Brief ::
Write out every line of text in the data below, keeping each one word for word.

(Data records)
__________________________________________________
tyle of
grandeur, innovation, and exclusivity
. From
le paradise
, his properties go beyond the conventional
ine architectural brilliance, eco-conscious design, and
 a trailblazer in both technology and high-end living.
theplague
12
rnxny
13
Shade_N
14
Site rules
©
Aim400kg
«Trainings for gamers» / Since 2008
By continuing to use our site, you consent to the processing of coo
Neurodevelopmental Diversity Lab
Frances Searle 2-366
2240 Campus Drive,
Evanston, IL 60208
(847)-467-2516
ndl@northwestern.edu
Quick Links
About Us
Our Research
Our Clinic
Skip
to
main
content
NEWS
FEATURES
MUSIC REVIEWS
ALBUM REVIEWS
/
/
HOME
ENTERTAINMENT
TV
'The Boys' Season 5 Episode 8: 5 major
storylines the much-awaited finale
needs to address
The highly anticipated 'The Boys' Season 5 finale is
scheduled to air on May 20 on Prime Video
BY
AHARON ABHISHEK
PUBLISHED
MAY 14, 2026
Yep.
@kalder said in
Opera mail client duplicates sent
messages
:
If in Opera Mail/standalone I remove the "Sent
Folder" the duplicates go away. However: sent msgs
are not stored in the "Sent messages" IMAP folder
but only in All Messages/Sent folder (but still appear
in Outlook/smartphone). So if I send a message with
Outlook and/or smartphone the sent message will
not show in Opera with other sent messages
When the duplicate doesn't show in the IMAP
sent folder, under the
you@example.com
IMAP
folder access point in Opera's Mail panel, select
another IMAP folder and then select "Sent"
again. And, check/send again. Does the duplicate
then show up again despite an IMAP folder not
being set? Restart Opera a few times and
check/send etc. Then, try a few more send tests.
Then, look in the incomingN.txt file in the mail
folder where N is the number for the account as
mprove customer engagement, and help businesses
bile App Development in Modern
__________________________________________________
Your solution ::
tyle of
grandeur, innovation, and exclusivity
. From
le paradise
, his properties go beyond the conventional
ine architectural brilliance, eco-conscious design, and
 a trailblazer in both technology and high-end living.
theplague
12
rnxny
13
Shade_N
14
Site rules
©
Aim400kg
«Trainings for gamers» / Since 2008
By continuing to use our site, you consent to the processing of coo
Neurodevelopmental Diversity Lab
Frances Searle 2-366
2240 Campus Drive,
Evanston, IL 60208
(847)-467-2516
ndl@northwestern.edu
Quick Links
About Us
Our Research
Our Clinic
Skip
to
main
content
NEWS
FEATURES
MUSIC REVIEWS
ALBUM REVIEWS
/
/
HOME
ENTERTAINMENT
TV
'The Boys' Season 5 Episode 8: 5 major
storylines the much-awaited finale
needs to address
The highly anticipated 'The Boys' Season 5 finale is
scheduled to air on May 20 on Prime Video
BY
AHARON ABHISHEK
PUBLISHED
MAY 14, 2026
Yep.
@kalder said in
Opera mail client duplicates sent
messages
:
If in Opera Mail/standalone I remove the "Sent
Folder" the duplicates go away. However: sent msgs
are not stored in the "Sent messages" IMAP folder
but only in All Messages/Sent folder (but still appear
in Outlook/smartphone). So if I send a message with
Outlook and/or smartphone the sent message will
not show in Opera with other sent messages
When the duplicate doesn't show in the IMAP
sent folder, under the
you@example.com
IMAP
folder access point in Opera's Mail panel, select
another IMAP folder and then select "Sent"
again. And, check/send again. Does the duplicate
then show up again despite an IMAP folder not
being set? Restart Opera a few times and
check/send etc. Then, try a few more send tests.
Then, look in the incomingN.txt file in the mail
folder where N is the number for the account as
mprove customer engagement, and help businesses
bile App Development in Modern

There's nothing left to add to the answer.